What you will do ▸ Filter the data below, keeping only lines that contain "Friture".

━━━━━━━━━━

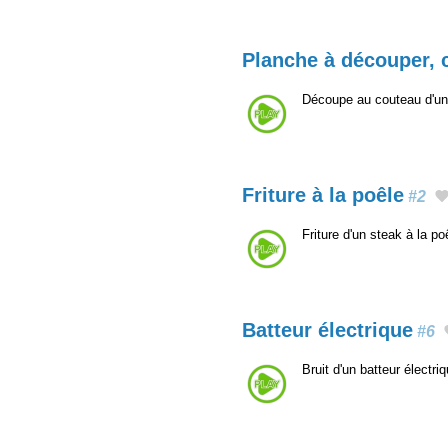
Planche à découper, 
Découpe au couteau d'un
Friture à la poêle
#2
Friture d'un steak à la p
Batteur électrique
#6
Bruit d'un batteur électr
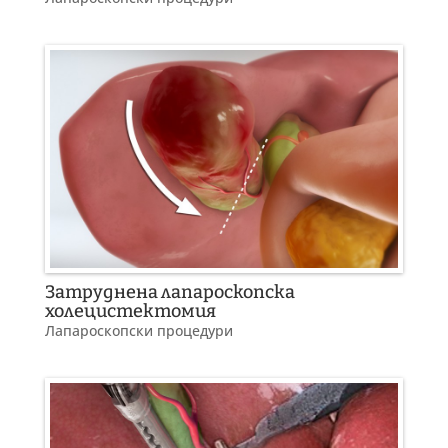
Затруднена лапароскопска
холецистектомия
Лапароскопски процедури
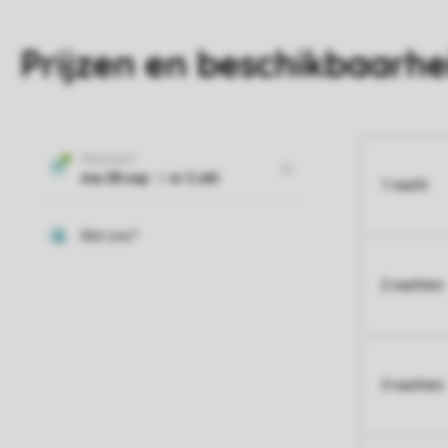
Prijzen en beschikbaarhe
1 nacht
2 nachten
3 nachten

━━━━━━━━━━

Task output ▸
Friture à la poêle
Friture d'un steak à la p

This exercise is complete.